His birthplace was the sprawling Iraqi capital, Baghdad, which he wrote about in his poem "Elegy to the Unborn City." He earned a degree in 1950 in Arabic language and literature from the Teachers Training College. That year his first collection of poetry, "Angels and Devils," was published, in Arabic.
He became a teacher, but his leftist views soon cost him his job. He criticized the Iraqi monarchy as contributing editor for a new Iraqi magazine, New Culture. The magazine was shut down, and he was imprisoned for a time.
A second collection of poems, "Broken Pitchers," was published in 1954 to applause. But it was truly revolutionary, and he had to take flight in 1955. He lived in Syria and then in the Soviet Union and Egypt. In 1958, Iraq was proclaimed a republic after an army coup d'etat. King Faisal and the crown prince were killed.
Bayati returned to Iraq, but disagreements with the government ensued and he fled again. A decade later, after another coup, he returned, but went into self-exile again after the government started a harsh campaign against the left.
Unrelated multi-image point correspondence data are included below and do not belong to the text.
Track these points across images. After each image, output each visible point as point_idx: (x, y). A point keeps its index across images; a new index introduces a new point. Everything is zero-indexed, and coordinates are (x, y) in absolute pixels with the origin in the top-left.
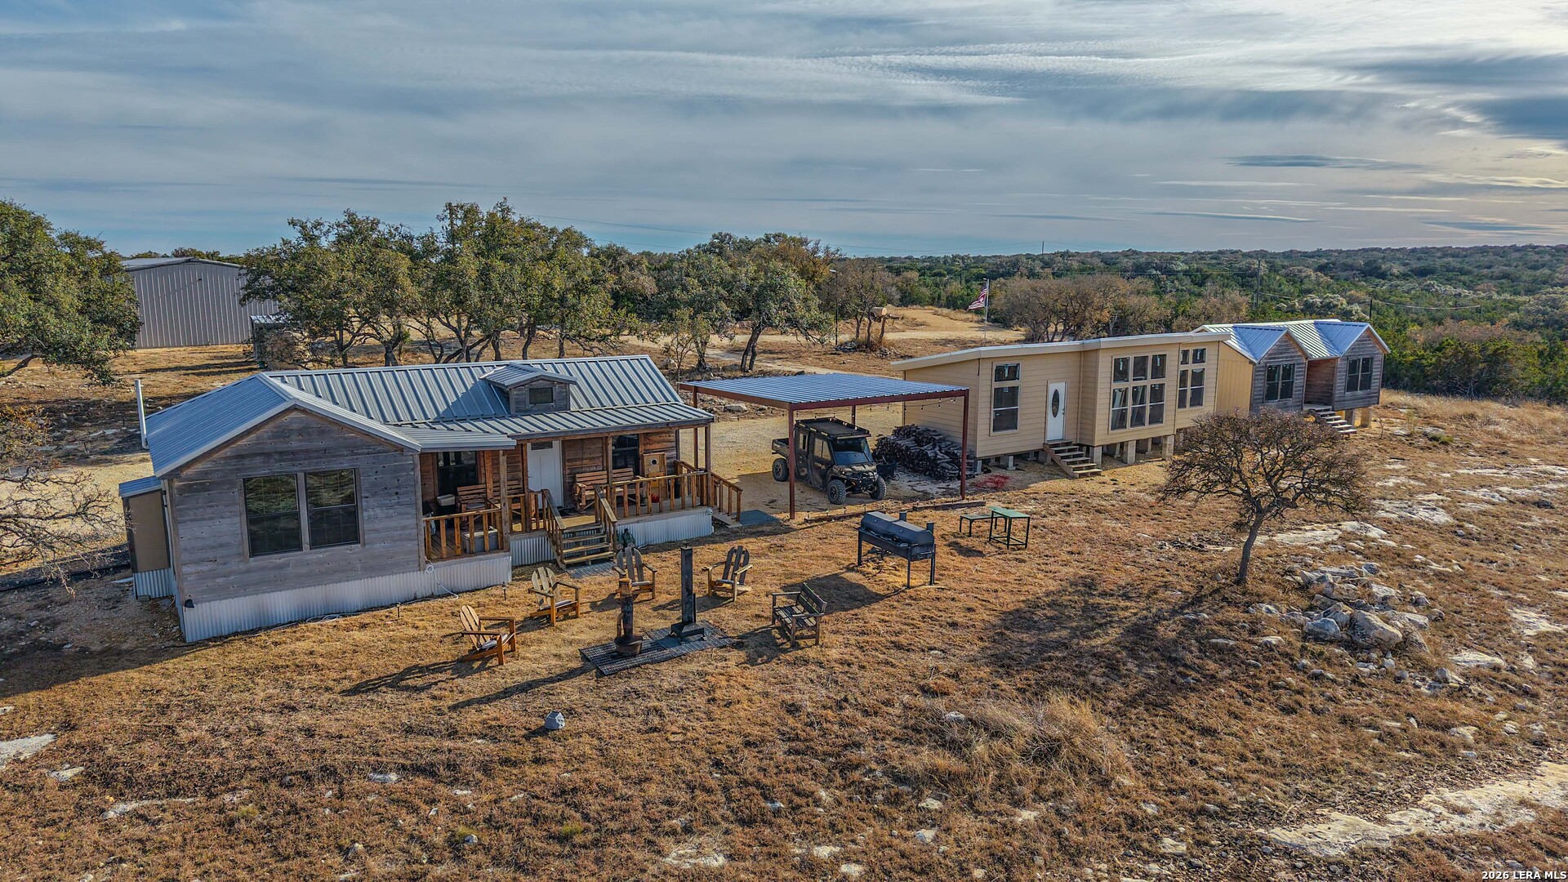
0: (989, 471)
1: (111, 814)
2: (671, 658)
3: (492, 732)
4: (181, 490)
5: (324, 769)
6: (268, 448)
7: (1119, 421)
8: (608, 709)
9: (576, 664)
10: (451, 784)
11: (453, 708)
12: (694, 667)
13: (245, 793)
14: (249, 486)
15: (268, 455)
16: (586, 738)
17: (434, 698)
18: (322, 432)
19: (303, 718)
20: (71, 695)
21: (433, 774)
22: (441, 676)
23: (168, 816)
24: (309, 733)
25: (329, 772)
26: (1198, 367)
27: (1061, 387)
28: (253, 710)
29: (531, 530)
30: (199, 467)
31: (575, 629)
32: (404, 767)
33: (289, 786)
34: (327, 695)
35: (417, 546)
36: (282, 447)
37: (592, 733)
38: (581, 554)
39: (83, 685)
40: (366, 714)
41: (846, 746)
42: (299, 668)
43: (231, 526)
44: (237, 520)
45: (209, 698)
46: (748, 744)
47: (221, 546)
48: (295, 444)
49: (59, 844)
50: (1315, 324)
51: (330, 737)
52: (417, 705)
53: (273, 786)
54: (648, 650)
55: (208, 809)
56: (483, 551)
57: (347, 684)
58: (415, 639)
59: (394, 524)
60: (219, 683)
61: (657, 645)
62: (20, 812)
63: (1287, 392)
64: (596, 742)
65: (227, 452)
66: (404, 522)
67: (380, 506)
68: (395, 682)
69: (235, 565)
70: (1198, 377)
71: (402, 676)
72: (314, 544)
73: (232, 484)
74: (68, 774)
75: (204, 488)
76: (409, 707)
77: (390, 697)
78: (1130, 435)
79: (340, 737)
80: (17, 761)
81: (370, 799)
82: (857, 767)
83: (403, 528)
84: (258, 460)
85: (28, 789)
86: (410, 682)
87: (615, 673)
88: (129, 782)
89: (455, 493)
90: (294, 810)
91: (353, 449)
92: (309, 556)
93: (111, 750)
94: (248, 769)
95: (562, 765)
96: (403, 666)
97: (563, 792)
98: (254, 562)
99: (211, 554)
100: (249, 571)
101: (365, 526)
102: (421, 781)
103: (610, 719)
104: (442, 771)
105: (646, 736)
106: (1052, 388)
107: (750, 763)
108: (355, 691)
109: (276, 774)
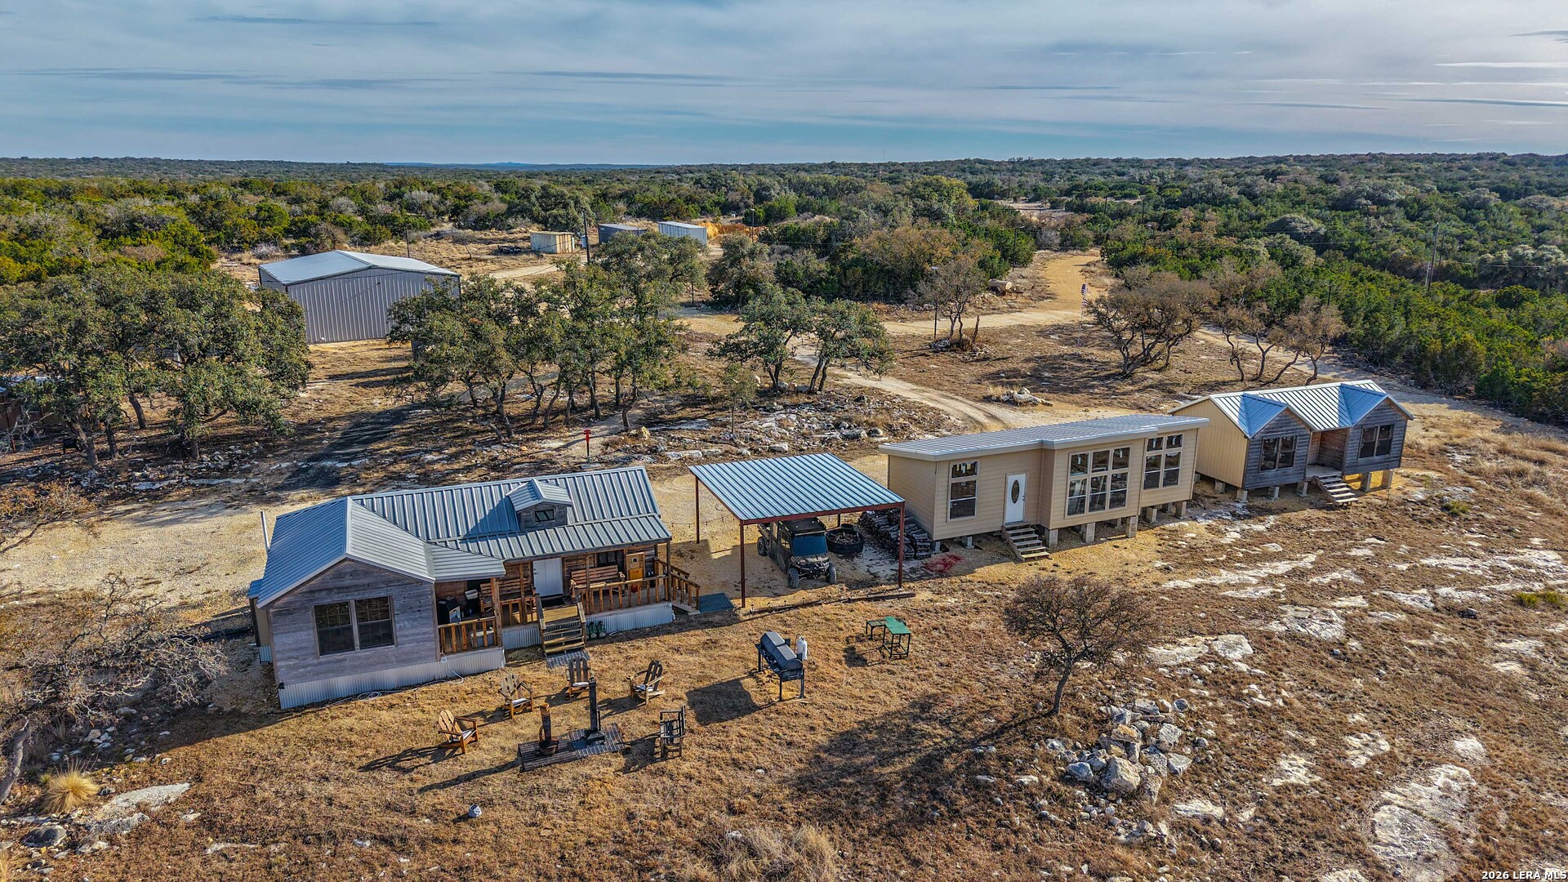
0: (947, 550)
1: (209, 851)
2: (576, 759)
3: (436, 815)
4: (275, 615)
5: (330, 833)
6: (331, 585)
7: (1077, 507)
8: (513, 803)
9: (511, 758)
10: (399, 853)
11: (421, 791)
12: (586, 770)
13: (283, 845)
14: (320, 610)
15: (330, 590)
16: (491, 826)
17: (412, 780)
18: (366, 573)
19: (330, 788)
20: (202, 751)
21: (392, 844)
22: (423, 761)
23: (238, 857)
24: (330, 801)
25: (332, 835)
26: (1173, 451)
27: (1022, 479)
28: (303, 778)
29: (527, 623)
30: (285, 599)
31: (525, 723)
32: (375, 837)
33: (307, 843)
34: (350, 770)
35: (434, 645)
36: (339, 584)
37: (497, 822)
38: (560, 644)
39: (210, 744)
40: (367, 790)
41: (651, 852)
42: (339, 744)
43: (307, 635)
44: (311, 632)
45: (281, 763)
46: (588, 843)
47: (301, 648)
48: (347, 582)
49: (178, 869)
50: (1342, 387)
51: (341, 806)
52: (399, 785)
53: (299, 842)
54: (563, 750)
55: (260, 855)
56: (483, 647)
57: (365, 762)
58: (419, 723)
59: (416, 631)
60: (289, 753)
61: (571, 746)
62: (163, 843)
63: (1288, 460)
64: (496, 830)
65: (304, 589)
66: (426, 630)
67: (408, 620)
68: (393, 763)
69: (311, 660)
70: (1173, 461)
71: (399, 758)
72: (363, 647)
73: (307, 608)
74: (191, 817)
75: (289, 612)
76: (394, 786)
77: (387, 775)
78: (1088, 519)
79: (347, 807)
80: (166, 803)
81: (350, 859)
82: (650, 870)
83: (424, 633)
84: (324, 593)
85: (168, 826)
86: (402, 764)
87: (532, 769)
88: (222, 830)
89: (479, 590)
90: (306, 863)
91: (388, 583)
92: (360, 653)
93: (217, 803)
94: (288, 827)
95: (468, 846)
96: (403, 748)
97: (461, 868)
98: (323, 659)
99: (295, 654)
100: (320, 664)
101: (397, 632)
102: (383, 848)
103: (513, 811)
104: (397, 843)
105: (527, 829)
106: (1011, 480)
107: (584, 857)
108: (367, 768)
109: (303, 836)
In 1980, shortly after Saddam Hussein became Iraq's president, he tried to placate Bayati by appointing him to an Iraqi diplomatic post in Madrid. But Bayati was appalled by Iraq's invasion of Kuwait in 1990 and resigned.
In 1995, the Iraqi government canceled his citizenship after he traveled to the conservative Saudi Arabia to take part in a cultural festival.
Bayati is survived by his wife, Hind Al-Bayati, of Bakersfield, Calif.; two sons, Ali and Saad, who live in Iraq; a daughter, Asma, of Syria, and 13 grandchildren.
In 1997, he said that his many years of absence from his homeland had been a "tormenting experience" that had great impact on his poetry. He added, "I always dream at night that I am in Iraq and hear its heart beating and smell its fragrance carried by the wind, especially after midnight when it's quiet."